WHAT THE TASK REQUIRES
Set down the data again exactly. Pictures are not part of the copy.

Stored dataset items
○ ○ ○ ○ ○

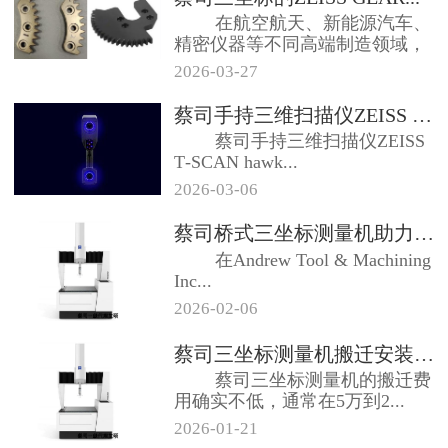
在航空航天、新能源汽车、
精密仪器等不同高端制造领域，
有一种外形不...
2026-03-27
蔡司手持三维扫描仪ZEISS T...
蔡司手持三维扫描仪ZEISS
T‑SCAN hawk...
2026-03-06
蔡司桥式三坐标测量机助力Andr...
在Andrew Tool & Machining
Inc...
2026-02-06
蔡司三坐标测量机搬迁安装调试大概...
蔡司三坐标测量机的搬迁费
用确实不低，通常在‌5万到2...
2026-01-21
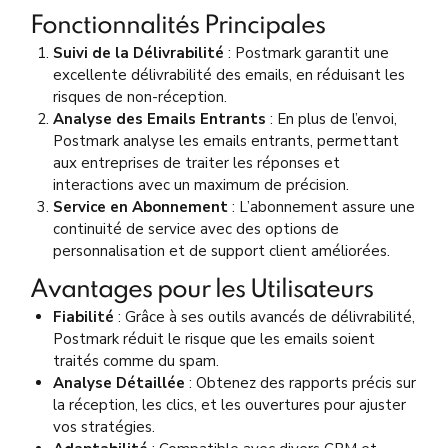
Fonctionnalités Principales
Suivi de la Délivrabilité
: Postmark garantit une
excellente délivrabilité des emails, en réduisant les
risques de non-réception.
Analyse des Emails Entrants
: En plus de l’envoi,
Postmark analyse les emails entrants, permettant
aux entreprises de traiter les réponses et
interactions avec un maximum de précision.
Service en Abonnement
: L’abonnement assure une
continuité de service avec des options de
personnalisation et de support client améliorées.
Avantages pour les Utilisateurs
Fiabilité
: Grâce à ses outils avancés de délivrabilité,
Postmark réduit le risque que les emails soient
traités comme du spam.
Analyse Détaillée
: Obtenez des rapports précis sur
la réception, les clics, et les ouvertures pour ajuster
vos stratégies.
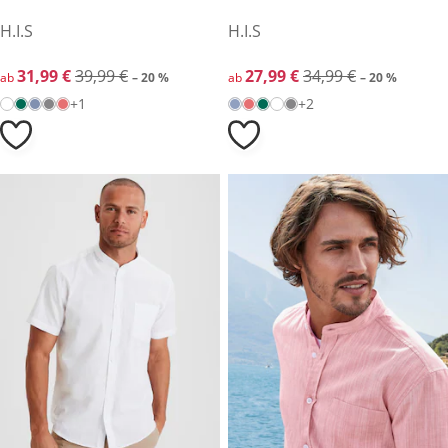
H.I.S
H.I.S
reduzierter Preis 31,99 €, vorheriger Preis: 39,99 €
31,99 €
39,99 €
reduzierter Preis 27,99 €, vor
27,99 €
34,99 €
ab
– 20 %
ab
– 20 %
+1
+2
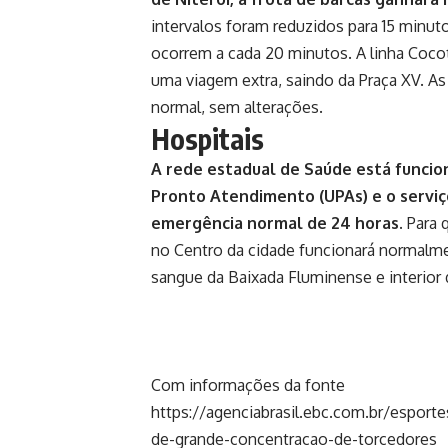
intervalos foram reduzidos para 15 minutos
ocorrem a cada 20 minutos. A linha Cocot
uma viagem extra, saindo da Praça XV. As
normal, sem alterações.
Hospitais
A rede estadual de Saúde está funcio
Pronto Atendimento (UPAs) e o servi
emergência normal de 24 horas.
Para q
no Centro da cidade funcionará normalme
sangue da Baixada Fluminense e interior 
Com informações da fonte
https://agenciabrasil.ebc.com.br/espor
de-grande-concentracao-de-torcedores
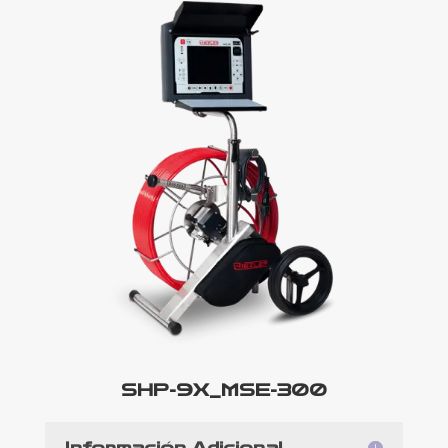
SHP-9X_MSE-300
Información Adicional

○ ○ ○ ○ ○

SOLUTION TO THE EXERCISE
在航空航天、新能源汽车、
精密仪器等不同高端制造领域，
有一种外形不...
2026-03-27
蔡司手持三维扫描仪ZEISS T...
蔡司手持三维扫描仪ZEISS
T‑SCAN hawk...
2026-03-06
蔡司桥式三坐标测量机助力Andr...
在Andrew Tool & Machining
Inc...
2026-02-06
蔡司三坐标测量机搬迁安装调试大概...
蔡司三坐标测量机的搬迁费
用确实不低，通常在‌5万到2...
2026-01-21
Fonctionnalités Principales
Suivi de la Délivrabilité
: Postmark garantit une
excellente délivrabilité des emails, en réduisant les
risques de non-réception.
Analyse des Emails Entrants
: En plus de l’envoi,
Postmark analyse les emails entrants, permettant
aux entreprises de traiter les réponses et
interactions avec un maximum de précision.
Service en Abonnement
: L’abonnement assure une
continuité de service avec des options de
personnalisation et de support client améliorées.
Avantages pour les Utilisateurs
Fiabilité
: Grâce à ses outils avancés de délivrabilité,
Postmark réduit le risque que les emails soient
traités comme du spam.
Analyse Détaillée
: Obtenez des rapports précis sur
la réception, les clics, et les ouvertures pour ajuster
vos stratégies.
H.I.S
H.I.S
reduzierter Preis 31,99 €, vorheriger Preis: 39,99 €
31,99 €
39,99 €
reduzierter Preis 27,99 €, vor
27,99 €
34,99 €
ab
– 20 %
ab
– 20 %
+1
+2
intervalos foram reduzidos para 15 minutos
ocorrem a cada 20 minutos. A linha Cocot
uma viagem extra, saindo da Praça XV. As
normal, sem alterações.
Hospitais
A rede estadual de Saúde está funcio
Pronto Atendimento (UPAs) e o servi
emergência normal de 24 horas.
Para q
no Centro da cidade funcionará normalme
sangue da Baixada Fluminense e interior 
Com informações da fonte
https://agenciabrasil.ebc.com.br/espor
de-grande-concentracao-de-torcedores
SHP-9X_MSE-300
Información Adicional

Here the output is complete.